We have one of the most popular, if not the most popular, Monero cryptocurrency Docker mining image around with tens of thousands of pulls. On Intel Core i3, Core i5, Core i7, Xeon E3, Xeon E5, Xeon E7 and Xeon D systems, the general rule is to use L3 cache / 2MB as a number of threads as the miner is designed to fit completely in L3 cache. On Atom based Intel architectures (e.g. Xeon Phi and Atom CPUs) you would instead use the number of threads or number of threads minus 1 to get the best results. When we ran AMD Ryzen through our Monero benchmarks, we used both Docker images to quickly gauge which was the best for performance. We ran into an issue, L3 cache is reported incorrectly.
There is 16MB L3 cache onboard but lscpu will report 8MB. Here is a screenshot from Ubuntu on kernel 4.10.1:
Here is the same from CentOS 7.3 with kernel 4.10.1:
As you can see, only 8MB L3 cache is being reported (this is using the latest stable Linux Kernel 4.10.1.) The net impact is that our popular Docker image that is parsing that figure and dividing by 2MB to get the number of threads was only utilizing 4 threads instead of 8 that it should.
For now, the impact is relatively minor. Tools such as nproc and lscpu are reporting the proper number of cores, but for those with problems that are set to fit in L3 cache, your scripts will need to be updated. We expect that this is something that will be patched in future releases. The impact is fairly large. We created a test Docker image at servethehome/monero_ryzen_xmrpool (you can substitute that in instructions found here), with updated logic and the difference was dramatic. The performance speedup was on the order of 2x just by fixing our logic due to how the L3 cache is reported. For those looking to AMD Zen architectures such as Ryzen and the upcoming AMD Naples platform, this is a minor difference that will have big impacts for some users.
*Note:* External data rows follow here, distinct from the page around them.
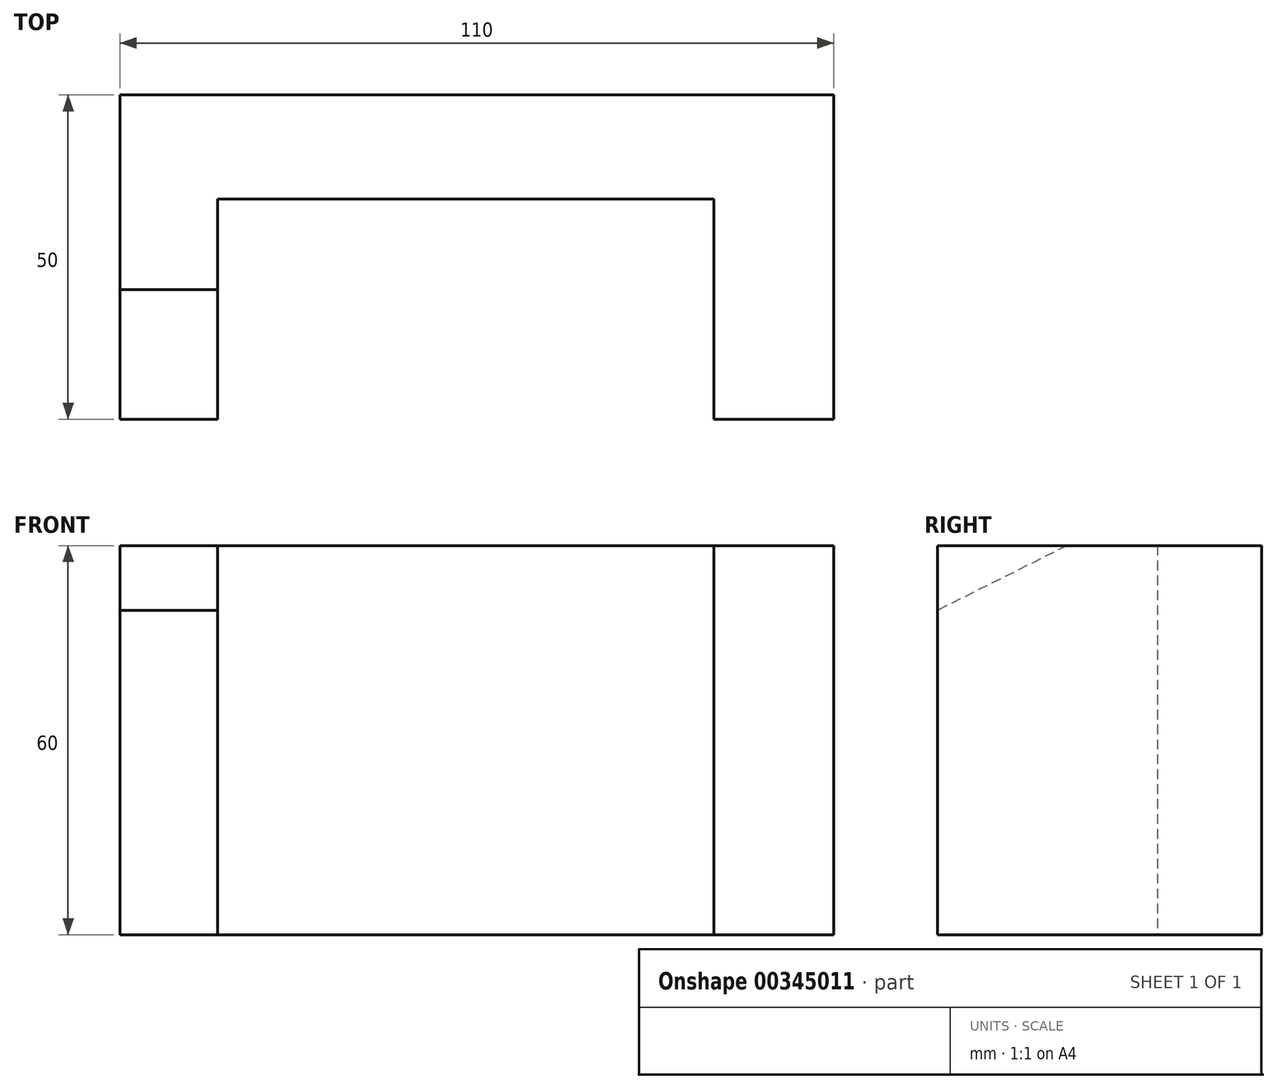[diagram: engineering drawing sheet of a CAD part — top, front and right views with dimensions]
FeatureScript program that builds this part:
annotation { "Feature Type Name" : "Feature", "Feature Type Description" : "" }
export const myFeature = defineFeature(function(context is Context, id is Id, definition is map)
    precondition{}
    {
        {
            var Q0;
            Q0=qCreatedBy(makeId("Top.planeOp"),FACE);
            var sketch = newSketch(context, id + "F0", { "sketchPlane" : qUnion([Q0])});
            skLineSegment(sketch, "E0", {"start": v(-54.7, -18.5) * mm, "end": v(-54.7, 31.5) * mm});
            skLineSegment(sketch, "E1", {"start": v(-54.7, 31.5) * mm, "end": v(55.3, 31.5) * mm});
            skLineSegment(sketch, "E2", {"start": v(55.3, 31.5) * mm, "end": v(55.3, -18.5) * mm});
            skLineSegment(sketch, "E3", {"start": v(55.3, -18.5) * mm, "end": v(36.83, -18.5) * mm});
            skLineSegment(sketch, "E4", {"start": v(-54.7, -18.5) * mm, "end": v(-39.7, -18.5) * mm});
            skLineSegment(sketch, "E5", {"start": v(-39.7, -18.5) * mm, "end": v(-39.7, 15.43) * mm});
            skLineSegment(sketch, "E6", {"start": v(-39.7, 15.43) * mm, "end": v(36.83, 15.43) * mm});
            skLineSegment(sketch, "E7", {"start": v(36.83, 15.43) * mm, "end": v(36.83, -18.5) * mm});
            skSolve(sketch);
        }
        {
            var Q0;
            Q0 = qSketchRegion(id + "F0", true);
            extrude(context, id + "F1", {"entities" : qUnion([Q0]), "depth" : 60 * mm});
        }
        {
            var Q0;
            Q0=makeQuery(id+"F1.opExtrude","SWEPT_FACE",FACE,{"disambiguationData":[OSD([sQuery(id+"F0.wireOp",EDGE,"E0")])]});
            var sketch = newSketch(context, id + "F2", { "sketchPlane" : qUnion([Q0])});
            skLineSegment(sketch, "E8", {"start": v(-1.5, 60) * mm, "end": v(18.5, 50) * mm});
            skSolve(sketch);
        }
        {
            var Q0;
            {var subQ0=sQuery(id+"F2.wireOp",EDGE,"E8");Q0=makeQuery(id+"F2.imprint","IMPRINT",FACE,{"disambiguationData":[TD([[makeQuery(id+"F2.imprint","IMPRINT",EDGE,{"derivedFrom":subQ0}),1.0]])]});}
            extrude(context, id + "F3", {"entities" : qUnion([Q0]), "operationType" : NewBodyOperationType.REMOVE, "oppositeDirection" : true, "depth" : 25 * mm});
        }
    });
We are not sure if this is a “bug” or just a different way of reporting but for now, the Ryzen ratio is 2MB per core or 1MB per thread of L3 cache.
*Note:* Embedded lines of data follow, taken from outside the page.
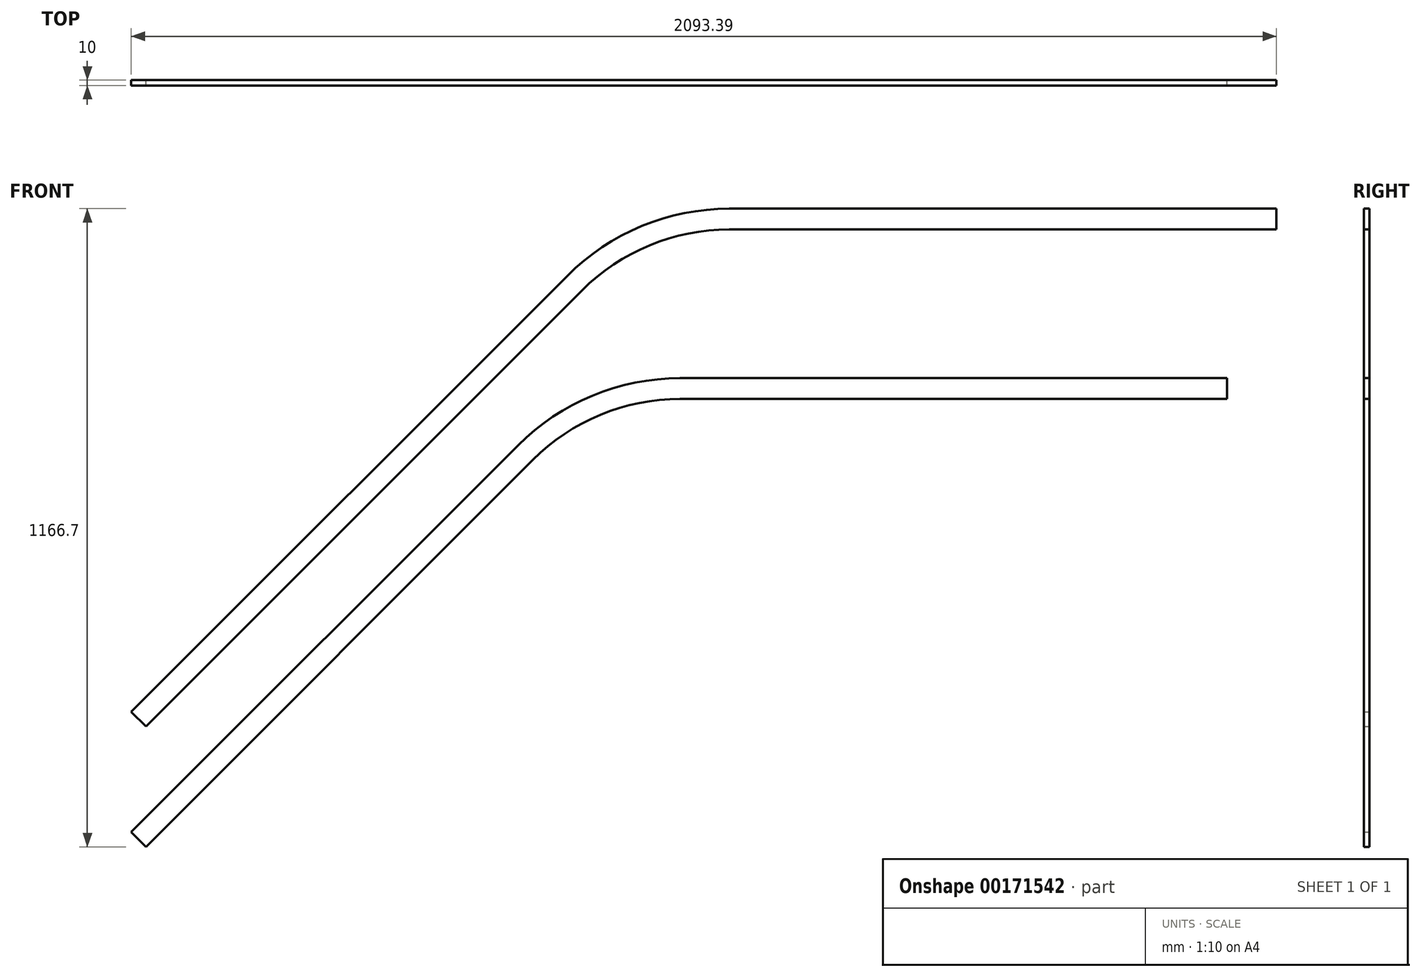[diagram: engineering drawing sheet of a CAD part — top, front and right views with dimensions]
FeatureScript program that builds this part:
annotation { "Feature Type Name" : "Feature", "Feature Type Description" : "" }
export const myFeature = defineFeature(function(context is Context, id is Id, definition is map)
    precondition{}
    {
        {
            var Q0;
            Q0=qCreatedBy(makeId("Front.planeOp"),FACE);
            var sketch = newSketch(context, id + "F0", { "sketchPlane" : qUnion([Q0])});
            skLineSegment(sketch, "E0", {"start": v(0, 0) * mm, "end": v(707.1, 707.1) * mm, "construction": true});
            skLineSegment(sketch, "E1", {"start": v(0, 0) * mm, "end": v(0, 220) * mm, "construction": true});
            skLineSegment(sketch, "E2", {"start": v(0, 220) * mm, "end": v(707.1, 927.1) * mm, "construction": true});
            skLineSegment(sketch, "E3", {"start": v(707.1, 927.1) * mm, "end": v(707.1, 707.1) * mm, "construction": true});
            skLineSegment(sketch, "E4", {"start": v(707.1, 927.1) * mm, "end": v(693.67, 940.54) * mm});
            skLineSegment(sketch, "E5", {"start": v(0, 220) * mm, "end": v(-13.44, 233.44) * mm});
            skLineSegment(sketch, "E6", {"start": v(-13.44, 233.44) * mm, "end": v(783.67, 1030.54) * mm});
            skLineSegment(sketch, "E7", {"start": v(786.15, 1028.07) * mm, "end": v(-10.96, 230.96) * mm});
            skLineSegment(sketch, "E8", {"start": v(0, 0) * mm, "end": v(-13.44, 13.44) * mm});
            skLineSegment(sketch, "E9", {"start": v(707.1, 707.1) * mm, "end": v(693.67, 720.54) * mm});
            skLineSegment(sketch, "E10", {"start": v(693.67, 720.54) * mm, "end": v(-13.44, 13.44) * mm});
            skPoint(sketch, "E11", {"position": v(-10.96, 10.96) * mm});
            skPoint(sketch, "E12", {"position": v(696.15, 718.07) * mm});
            skLineSegment(sketch, "E13", {"start": v(696.15, 718.07) * mm, "end": v(-10.96, 10.96) * mm});
            skLineSegment(sketch, "E14", {"start": v(0, 0) * mm, "end": v(707.1, 0) * mm, "construction": true});
            skArc(sketch, "E15", {"start": v(989.95, 824.26) * mm, "mid": v(836.88, 793.82) * mm, "end": v(707.1, 707.1) * mm, "construction": true});
            skLineSegment(sketch, "E16", {"start": v(989.95, 824.26) * mm, "end": v(1989.95, 824.26) * mm, "construction": true});
            skLineSegment(sketch, "E17", {"start": v(707.1, 927.1) * mm, "end": v(797.1, 1017.1) * mm, "construction": true});
            skArc(sketch, "E18", {"start": v(1079.95, 1134.26) * mm, "mid": v(926.88, 1103.82) * mm, "end": v(797.1, 1017.1) * mm, "construction": true});
            skLineSegment(sketch, "E19", {"start": v(1079.95, 1134.26) * mm, "end": v(2079.95, 1134.26) * mm, "construction": true});
            skArc(sketch, "E20.trimOffspring", {"start": v(680.83, 707.7) * mm, "mid": v(681.84, 695.44) * mm, "end": v(683.22, 683.22) * mm, "construction": true});
            skLineSegment(sketch, "E21", {"start": v(797.1, 1017.1) * mm, "end": v(783.67, 1030.54) * mm});
            skArc(sketch, "E22.0", {"start": v(1079.95, 1153.26) * mm, "mid": v(919.6, 1121.37) * mm, "end": v(783.67, 1030.54) * mm});
            skArc(sketch, "E23.0", {"start": v(1079.94, 1149.76) * mm, "mid": v(920.94, 1118.13) * mm, "end": v(786.15, 1028.07) * mm});
            skLineSegment(sketch, "E24", {"start": v(1079.94, 1153.26) * mm, "end": v(2079.95, 1153.26) * mm});
            skLineSegment(sketch, "E25", {"start": v(1079.95, 1153.26) * mm, "end": v(2079.95, 1153.26) * mm});
            skLineSegment(sketch, "E26", {"start": v(2079.95, 1153.26) * mm, "end": v(2079.95, 1134.26) * mm});
            skArc(sketch, "E27.0", {"start": v(989.95, 843.26) * mm, "mid": v(829.6, 811.37) * mm, "end": v(693.67, 720.54) * mm});
            skArc(sketch, "E28.0", {"start": v(989.95, 839.76) * mm, "mid": v(830.94, 808.14) * mm, "end": v(696.15, 718.07) * mm});
            skLineSegment(sketch, "E29", {"start": v(989.95, 843.26) * mm, "end": v(989.95, 824.26) * mm});
            skLineSegment(sketch, "E30", {"start": v(989.95, 839.76) * mm, "end": v(1989.95, 839.76) * mm});
            skLineSegment(sketch, "E31", {"start": v(989.95, 843.26) * mm, "end": v(1989.95, 843.26) * mm});
            skLineSegment(sketch, "E32", {"start": v(1989.95, 843.26) * mm, "end": v(1989.95, 824.26) * mm});
            skLineSegment(sketch, "E33.MirrorCS", {"start": v(0, 220) * mm, "end": v(13.44, 206.56) * mm});
            skLineSegment(sketch, "E34.MirrorCS", {"start": v(13.44, 206.56) * mm, "end": v(810.54, 1003.67) * mm});
            skLineSegment(sketch, "E35.MirrorCS", {"start": v(1079.95, 1115.26) * mm, "end": v(2079.95, 1115.26) * mm});
            skLineSegment(sketch, "E36.MirrorCS", {"start": v(2079.95, 1115.26) * mm, "end": v(2079.95, 1134.26) * mm});
            skLineSegment(sketch, "E37.MirrorCS", {"start": v(1989.95, 805.26) * mm, "end": v(1989.95, 824.26) * mm});
            skLineSegment(sketch, "E38.MirrorCS", {"start": v(989.95, 805.26) * mm, "end": v(1989.95, 805.26) * mm});
            skLineSegment(sketch, "E39.MirrorCS", {"start": v(0, 0) * mm, "end": v(13.44, -13.44) * mm});
            skLineSegment(sketch, "E40.MirrorCS", {"start": v(720.54, 693.67) * mm, "end": v(13.44, -13.44) * mm});
            skArc(sketch, "E41.0", {"start": v(1079.95, 1115.26) * mm, "mid": v(934.15, 1086.26) * mm, "end": v(810.54, 1003.67) * mm});
            skArc(sketch, "E42.0", {"start": v(989.95, 805.26) * mm, "mid": v(844.15, 776.26) * mm, "end": v(720.54, 693.67) * mm});
            skLineSegment(sketch, "E43", {"start": v(1079.94, 1149.76) * mm, "end": v(2079.95, 1149.76) * mm});
            skSolve(sketch);
        }
        {
            var Q0;
            {var subQ7=sQuery(id+"F0.wireOp",EDGE,"E23.0");Q0=makeQuery(id+"F0.imprint","IMPRINT",FACE,{"disambiguationData":[TD([[makeQuery(id+"F0.imprint","IMPRINT",EDGE,{"derivedFrom":subQ7}),1.0]])]});}
            var Q1;
            {var subQ2=sQuery(id+"F0.wireOp",EDGE,"E13");Q1=makeQuery(id+"F0.imprint","IMPRINT",FACE,{"disambiguationData":[TD([[makeQuery(id+"F0.imprint","IMPRINT",EDGE,{"derivedFrom":subQ2}),1.0]])]});}
            var Q2;
            {var subQ0=sQuery(id+"F0.wireOp",EDGE,"E10");Q2=makeQuery(id+"F0.imprint","IMPRINT",FACE,{"disambiguationData":[TD([[makeQuery(id+"F0.imprint","IMPRINT",EDGE,{"derivedFrom":subQ0}),1.0]])]});}
            var Q3;
            {var subQ0=sQuery(id+"F0.wireOp",EDGE,"E6");var subQ1=sQuery(id+"F0.wireOp",EDGE,"E4");var subQ2=makeQuery(id+"F0.imprint","INTERSECT",VERTEX,{"derivedFrom":[subQ1,subQ0]});Q3=makeQuery(id+"F0.imprint","IMPRINT",FACE,{"disambiguationData":[TD([[makeQuery(id+"F0.imprint","IMPRINT",EDGE,{"disambiguationData":[TD([[subQ2,1.0]])],"derivedFrom":subQ1}),1.0]])]});}
            var Q4;
            {var subQ1=sQuery(id+"F0.wireOp",EDGE,"E22.0");Q4=makeQuery(id+"F0.imprint","IMPRINT",FACE,{"disambiguationData":[TD([[makeQuery(id+"F0.imprint","IMPRINT",EDGE,{"derivedFrom":subQ1}),1.0]])]});}
            var Q5;
            {var subQ2=sQuery(id+"F0.wireOp",EDGE,"E30");Q5=makeQuery(id+"F0.imprint","IMPRINT",FACE,{"disambiguationData":[TD([[makeQuery(id+"F0.imprint","IMPRINT",EDGE,{"derivedFrom":subQ2}),1.0]])]});}
            var Q6;
            {var subQ0=sQuery(id+"F0.wireOp",EDGE,"E27.0");Q6=makeQuery(id+"F0.imprint","IMPRINT",FACE,{"disambiguationData":[TD([[makeQuery(id+"F0.imprint","IMPRINT",EDGE,{"derivedFrom":subQ0}),1.0]])]});}
            var Q7;
            {var subQ0=sQuery(id+"F0.wireOp",EDGE,"E6");var subQ1=sQuery(id+"F0.wireOp",EDGE,"E4");var subQ2=makeQuery(id+"F0.imprint","INTERSECT",VERTEX,{"derivedFrom":[subQ1,subQ0]});Q7=makeQuery(id+"F0.imprint","IMPRINT",FACE,{"disambiguationData":[TD([[makeQuery(id+"F0.imprint","IMPRINT",EDGE,{"disambiguationData":[TD([[subQ2,1.0]])],"derivedFrom":subQ1}),-1.0]])]});}
            extrude(context, id + "F1", {"entities" : qUnion([Q0, Q1, Q2, Q3, Q4, Q5, Q6, Q7]), "depth" : 10 * mm});
        }
    });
As the L3 is a victim cache and not inclusive, do you observe better performance if you set to 2.5MB per core?
That may have to do with how the l3 cache is distributed, given that for one ccx (4c/8t) you have 8mb of l3, and connect with the other 8mb from the other ccx via the infinity fabric.
So there are probably a few implications here with regards to memory latency, PCIe lanes etc. as well, given that it’s basically 2 4 Core CPUs in a single chip?
We tried it from 1-16 threads and it was still 2MB per thread in our test for best performance.
It likely is the case. For those running scripts with Zen where they are pulling L3 cache sizes, the misreporting will still impact them.